Energy audits are hitting building owners dealing with the complexities of audit and reporting requirements in San Francisco. Owners manage increasingly complex reporting requirements. Buildings over 10,000 square feet now require an energy audit from a qualified energy auditor along with the submission of a Confirmation of Energy Audit to the San Francisco Department of Energy. San Francisco’s requirement is varied depending on such factors as building size, age, ENERGY STAR certification and more.
In the past year, nine cities and two states have been impacted by new legislation that requires energy reporting for buildings that meet certain qualifications. In an effort to drive down energy consumption and promote sustainability, several of the new ordinances require reporting through ENERGY STAR®. This trend is expected to continue, with several additional cities and multiple states expressing interest or considering similar requirements.
In San Francisco, reporting alone is no longer enough as the city requires energy audits as part of a recently passed ordinance. Some engineering services firms offer energy audits as the first step. They have found average savings opportunities of over 20% of annual utility spend, providing clients with significant energy efficiency opportunities.

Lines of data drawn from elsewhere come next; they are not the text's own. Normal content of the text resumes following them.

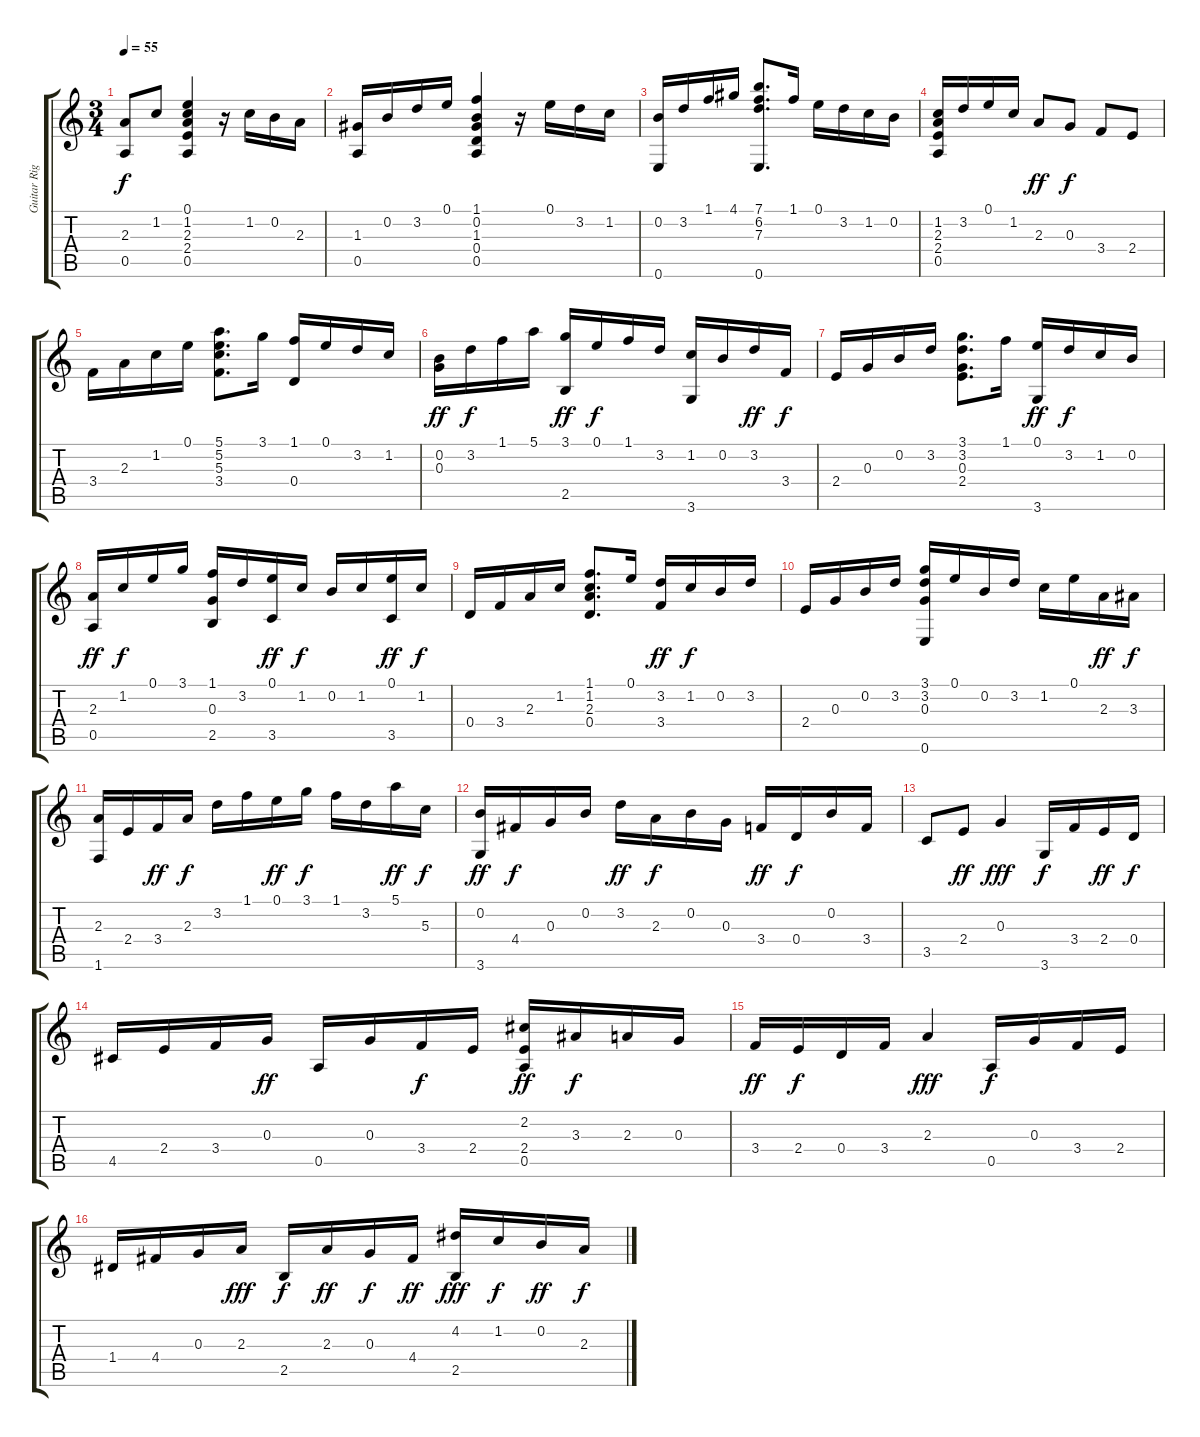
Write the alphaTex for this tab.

\track ("Guitar Right" "Guitar Rig") {instrument acousticguitarnylon}
\staff {score tabs}
\tuning (E4 B3 G3 D3 A2 E2) {hide}
\ts (3 4)
\tempo 55
\clef g2
\ks c
(2.3 0.5).8{dy f instrument acousticguitarnylon} 1.2.8 (0.1 1.2 2.3 2.4 0.5).4 r.16 1.2.16 0.2.16 2.3.16 |
(1.3 0.5).16 0.2.16 3.2.16 0.1.16 (1.1 0.2 1.3 0.4 0.5).4 r.16 0.1.16 3.2.16 1.2.16 |
(0.2 0.6).16 3.2.16 1.1.16 4.1.16 (7.1 6.2 7.3 0.6).8{d} 1.1.16 0.1.16 3.2.16 1.2.16 0.2.16 |
(1.2 2.3 2.4 0.5).16 3.2.16 0.1.16 1.2.16 2.3.8{dy ff} 0.3.8{dy f} 3.4.8 2.4.8 |
3.4.16 2.3.16 1.2.16 0.1.16 (5.1 5.2 5.3 3.4).8{d} 3.1.16 (1.1 0.4).16 0.1.16 3.2.16 1.2.16 |
(0.2 0.3).16{dy ff} 3.2.16{dy f} 1.1.16 5.1.16 (3.1 2.5).16{dy ff} 0.1.16{dy f} 1.1.16 3.2.16 (1.2 3.6).16 0.2.16 3.2.16{dy ff} 3.4.16{dy f} |
2.4.16 0.3.16 0.2.16 3.2.16 (3.1 3.2 0.3 2.4).8{d} 1.1.16 (0.1 3.6).16{dy ff} 3.2.16{dy f} 1.2.16 0.2.16 |
(2.3 0.5).16{dy ff} 1.2.16{dy f} 0.1.16 3.1.16 (1.1 0.3 2.5).16 3.2.16 (0.1 3.5).16{dy ff} 1.2.16{dy f} 0.2.16 1.2.16 (0.1 3.5).16{dy ff} 1.2.16{dy f} |
0.4.16 3.4.16 2.3.16 1.2.16 (1.1 1.2 2.3 0.4).8{d} 0.1.16 (3.2 3.4).16{dy ff} 1.2.16{dy f} 0.2.16 3.2.16 |
2.4.16 0.3.16 0.2.16 3.2.16 (3.1 3.2 0.3 0.6).16 0.1.16 0.2.16 3.2.16 1.2.16 0.1.16 2.3.16{dy ff} 3.3.16{dy f} |
(2.3 1.6).16 2.4.16 3.4.16{dy ff} 2.3.16{dy f} 3.2.16 1.1.16 0.1.16{dy ff} 3.1.16{dy f} 1.1.16 3.2.16 5.1.16{dy ff} 5.3.16{dy f} |
(0.2 3.6).16{dy ff} 4.4.16{dy f} 0.3.16 0.2.16 3.2.16{dy ff} 2.3.16{dy f} 0.2.16 0.3.16 3.4.16{dy ff} 0.4.16{dy f} 0.2.16 3.4.16 |
3.5.8 2.4.8{dy ff} 0.3.4{dy fff} 3.6.16{dy f} 3.4.16 2.4.16{dy ff} 0.4.16{dy f} |
4.5.16 2.4.16 3.4.16 0.3.16{dy ff} 0.5.16 0.3.16 3.4.16{dy f} 2.4.16 (2.2 2.4 0.5).16{dy ff} 3.3.16{dy f} 2.3.16 0.3.16 |
3.4.16{dy ff} 2.4.16{dy f} 0.4.16 3.4.16 2.3.4{dy fff} 0.5.16{dy f} 0.3.16 3.4.16 2.4.16 |
1.4.16 4.4.16 0.3.16 2.3.16{dy fff} 2.5.16{dy f} 2.3.16{dy ff} 0.3.16{dy f} 4.4.16{dy ff} (4.2 2.5).16{dy fff} 1.2.16{dy f} 0.2.16{dy ff} 2.3.16{dy f}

Qualifications for Auditors
The Energy Efficiency Auditor responsible for the Energy Efficiency Audit Report and Confirmation of Energy Audit must possess experience in energy efficiency audits or commissioning of existing buildings, and either a license or recognized certification in energy efficiency evaluations. The industry has not adopted a single standard certification or qualification for energy audit services. To be as flexible as possible, a wide range of energy auditor credentials are recognized as acceptable for compliance with the ordinance.
Overview of the Audit
The complexity of an energy audit and the potential for savings vary with the size, intricacy, and use of a building. The city requires owners of buildings to Benchmark by April 1 of each year.
Building Size Benchmark Deadline
> 50,000 SF October 1, 2011
> 25,000 SF April 1, 2012
> 10,000 SF April 1, 2013
The ordinance also requires that an energy audit be performed on the building every five years. The schedule for building audits is as follows:
Due Date Audit
November 15, 2012 – Confirmation of audit due for initial group of buildings, approximately 1/3 of building stock.

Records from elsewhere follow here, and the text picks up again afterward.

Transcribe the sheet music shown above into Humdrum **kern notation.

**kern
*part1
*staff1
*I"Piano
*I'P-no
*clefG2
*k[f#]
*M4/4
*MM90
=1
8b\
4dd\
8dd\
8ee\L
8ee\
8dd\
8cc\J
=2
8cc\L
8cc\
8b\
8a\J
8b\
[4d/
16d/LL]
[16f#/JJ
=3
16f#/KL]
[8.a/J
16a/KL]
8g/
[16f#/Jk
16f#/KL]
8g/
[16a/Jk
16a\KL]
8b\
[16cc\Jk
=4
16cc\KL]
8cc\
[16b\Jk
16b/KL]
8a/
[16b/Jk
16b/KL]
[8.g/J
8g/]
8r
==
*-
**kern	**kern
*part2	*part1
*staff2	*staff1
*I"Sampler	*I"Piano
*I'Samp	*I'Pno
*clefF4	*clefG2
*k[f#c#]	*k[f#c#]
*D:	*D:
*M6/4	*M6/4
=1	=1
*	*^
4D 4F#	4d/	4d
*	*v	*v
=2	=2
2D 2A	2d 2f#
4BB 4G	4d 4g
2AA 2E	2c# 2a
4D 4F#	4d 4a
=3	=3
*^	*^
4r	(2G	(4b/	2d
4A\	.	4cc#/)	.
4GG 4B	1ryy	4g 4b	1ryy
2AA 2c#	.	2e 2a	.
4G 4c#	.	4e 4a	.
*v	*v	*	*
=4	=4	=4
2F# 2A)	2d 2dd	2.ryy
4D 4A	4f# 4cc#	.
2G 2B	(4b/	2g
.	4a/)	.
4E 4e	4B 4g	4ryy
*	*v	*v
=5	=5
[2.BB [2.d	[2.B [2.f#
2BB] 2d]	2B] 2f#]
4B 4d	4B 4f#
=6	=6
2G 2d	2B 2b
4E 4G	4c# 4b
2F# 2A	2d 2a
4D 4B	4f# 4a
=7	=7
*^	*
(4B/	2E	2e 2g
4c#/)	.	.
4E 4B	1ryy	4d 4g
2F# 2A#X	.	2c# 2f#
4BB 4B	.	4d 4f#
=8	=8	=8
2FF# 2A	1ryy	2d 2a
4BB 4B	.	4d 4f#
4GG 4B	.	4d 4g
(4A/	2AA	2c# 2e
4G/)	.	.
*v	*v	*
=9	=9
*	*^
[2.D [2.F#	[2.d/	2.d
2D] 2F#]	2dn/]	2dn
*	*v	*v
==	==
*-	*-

April 1, 2013 – Confirmation of audit due for second group of buildings, approximately 2/3 of building stock.
April 1, 2014 – Confirmation of audit due for final group of buildings
2017 and beyond – Confirmation of Energy Audit due for 20% of building stock every year.
Owners are required to:
1. Disclose when the audits were conducted
2. Affirm that the audits were conducted properly
3. Detail all retro-commissioning and retrofit measures that are available to the owner and have a payback of three years or less
4. List the estimated cost and savings of these measures
5. Indicate which have been implemented.
The auditing requirements are being phased in over a three-year period that runs into spring 2014. Unlike the energy performance summaries, only information about compliance with the audit requirement will be made public. Violation of the ordinance could result in finds of as much as $100 per day for buildings over 50,000 square feet and $50 per day for buildings under 50,000 square feet. While the new law mandates energy benchmarking, auditing and reporting of those assessments, it does not specifically require owners to make energy efficiency improvements. Early research has shown that 70% of owners who conduct audits take action to save energy costs.

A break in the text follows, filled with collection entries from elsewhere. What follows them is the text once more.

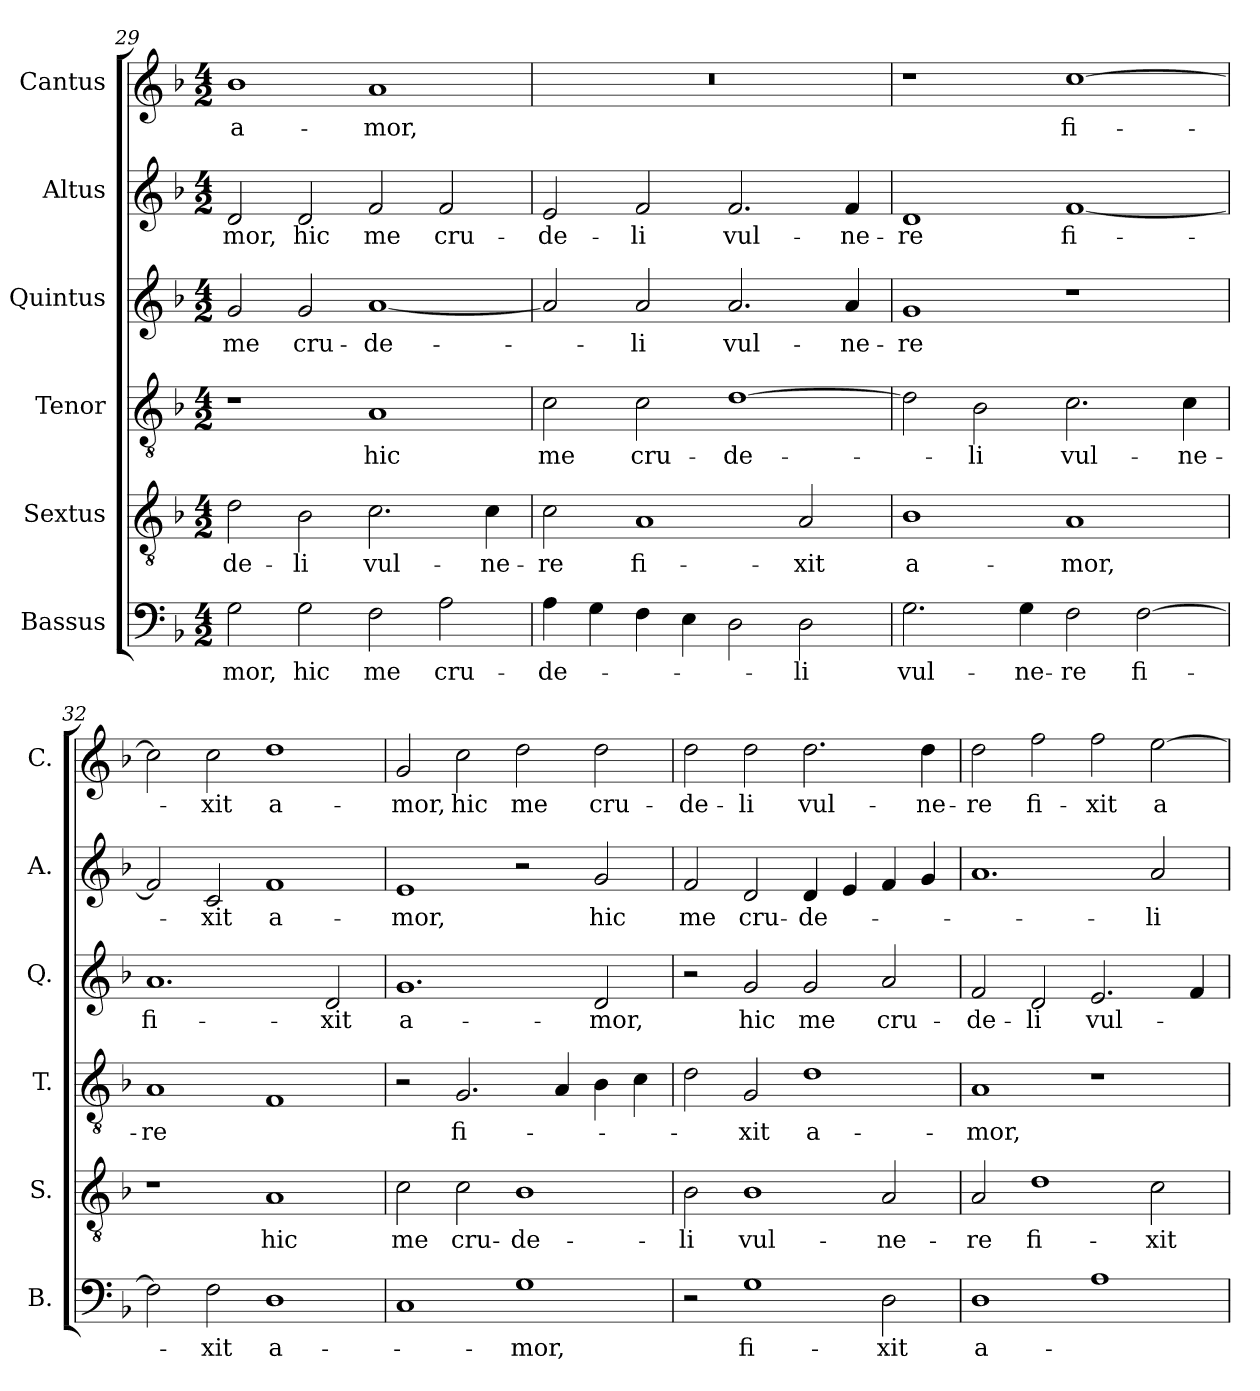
**kern	**text	**kern	**text	**kern	**text	**kern	**text	**kern	**text	**kern	**text
*part6	*part6	*part5	*part5	*part4	*part4	*part3	*part3	*part2	*part2	*part1	*part1
*staff6	*staff6	*staff5	*staff5	*staff4	*staff4	*staff3	*staff3	*staff2	*staff2	*staff1	*staff1
*I"Bassus	*	*I"Sextus	*	*I"Tenor	*	*I"Quintus	*	*I"Altus	*	*I"Cantus	*
*I'B.	*	*I'S.	*	*I'T.	*	*I'Q.	*	*I'A.	*	*I'C.	*
*clefF4	*	*clefGv2	*	*clefGv2	*	*clefG2	*	*clefG2	*	*clefG2	*
*k[b-]	*	*k[b-]	*	*k[b-]	*	*k[b-]	*	*k[b-]	*	*k[b-]	*
*M4/2	*	*M4/2	*	*M4/2	*	*M4/2	*	*M4/2	*	*M4/2	*
=29	=29	=29	=29	=29	=29	=29	=29	=29	=29	=29	=29
2G\	-mor,	2d\	-de-	1r	.	2g/	me	2d/	-mor,	1b-	a-
2G\	hic	2B-\	-li	.	.	2g/	cru-	2d/	hic	.	.
2F\	me	2.c\	vul-	1A	hic	[1a	-de-	2f/	me	1a	-mor,
2A\	cru-	.	.	.	.	.	.	2f/	cru-	.	.
.	.	4c\	-ne-	.	.	.	.	.	.	.	.
=30	=30	=30	=30	=30	=30	=30	=30	=30	=30	=30	=30
4A\	-de-	2c\	-re	2c\	me	2a/]	.	2e/	-de-	0r	.
4G\	.	.	.	.	.	.	.	.	.	.	.
4F\	.	1A	fi-	2c\	cru-	2a/	-li	2f/	-li	.	.
4E\	.	.	.	.	.	.	.	.	.	.	.
2D\	.	.	.	[1d	-de-	2.a/	vul-	2.f/	vul-	.	.
2D\	-li	2A/	-xit	.	.	.	.	.	.	.	.
.	.	.	.	.	.	4a/	-ne-	4f/	-ne-	.	.
=31	=31	=31	=31	=31	=31	=31	=31	=31	=31	=31	=31
2.G\	vul-	1B-	a-	2d\]	.	1g	-re	1d	-re	1r	.
.	.	.	.	2B-\	-li	.	.	.	.	.	.
4G\	-ne-	.	.	.	.	.	.	.	.	.	.
2F\	-re	1A	-mor,	2.c\	vul-	1r	.	[1f	fi-	[1cc	fi-
[2F\	fi-	.	.	.	.	.	.	.	.	.	.
.	.	.	.	4c\	-ne-	.	.	.	.	.	.
=32	=32	=32	=32	=32	=32	=32	=32	=32	=32	=32	=32
2F\]	.	1r	.	1A	-re	1.a	fi-	2f/]	.	2cc\]	.
2F\	-xit	.	.	.	.	.	.	2c/	-xit	2cc\	-xit
1D	a-	1A	hic	1F	.	.	.	1f	a-	1dd	a-
.	.	.	.	.	.	2d/	-xit	.	.	.	.
!!LO:PB:g=z
=33	=33	=33	=33	=33	=33	=33	=33	=33	=33	=33	=33
1C	.	2c\	me	2r	.	1.g	a-	1e	-mor,	2g/	-mor,
.	.	2c\	cru-	2.G/	fi-	.	.	.	.	2cc\	hic
1G	-mor,	1B-	-de-	.	.	.	.	2r	.	2dd\	me
.	.	.	.	4A/	.	.	.	.	.	.	.
.	.	.	.	4B-\	.	2d/	-mor,	2g/	hic	2dd\	cru-
.	.	.	.	4c\	.	.	.	.	.	.	.
=34	=34	=34	=34	=34	=34	=34	=34	=34	=34	=34	=34
2r	.	2B-\	-li	2d\	.	2r	.	2f/	me	2dd\	-de-
1G	fi-	1B-	vul-	2G/	-xit	2g/	hic	2d/	cru-	2dd\	-li
.	.	.	.	1d	a-	2g/	me	4d/	-de-	2.dd\	vul-
.	.	.	.	.	.	.	.	4e/	.	.	.
2D\	-xit	2A/	-ne-	.	.	2a/	cru-	4f/	.	.	.
.	.	.	.	.	.	.	.	4g/	.	4dd\	-ne-
=35	=35	=35	=35	=35	=35	=35	=35	=35	=35	=35	=35
1D	a-	2A/	-re	1A	-mor,	2f/	-de-	1.a	.	2dd\	-re
.	.	1d	fi-	.	.	2d/	-li	.	.	2ff\	fi-
1A	.	.	.	1r	.	2.e/	vul-	.	.	2ff\	-xit
.	.	2c\	-xit	.	.	.	.	2a/	-li	[2ee\	a-
.	.	.	.	.	.	4f/	.	.	.	.	.
=	=	=	=	=	=	=	=	=	=	=	=
*-	*-	*-	*-	*-	*-	*-	*-	*-	*-	*-	*-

Looking for financing help
Energy Upgrade California’s Bay Area Multifamily Building Enhancements offers cash rebates and free energy consulting for multifamily properties that undertake energy upgrades. The program assists in planning energy saving improvements designed to save about 10% of a building’s energy usage and provides $750 per unit in rebates to help pay for the upgrade.
The program is open to multifamily buildings with five or more attached dwelling units in the nine county Bay Area (Alameda, Contra Costa, Marin, Napa, San Francisco, San Mateo, Santa Clara, Solano, Sonoma).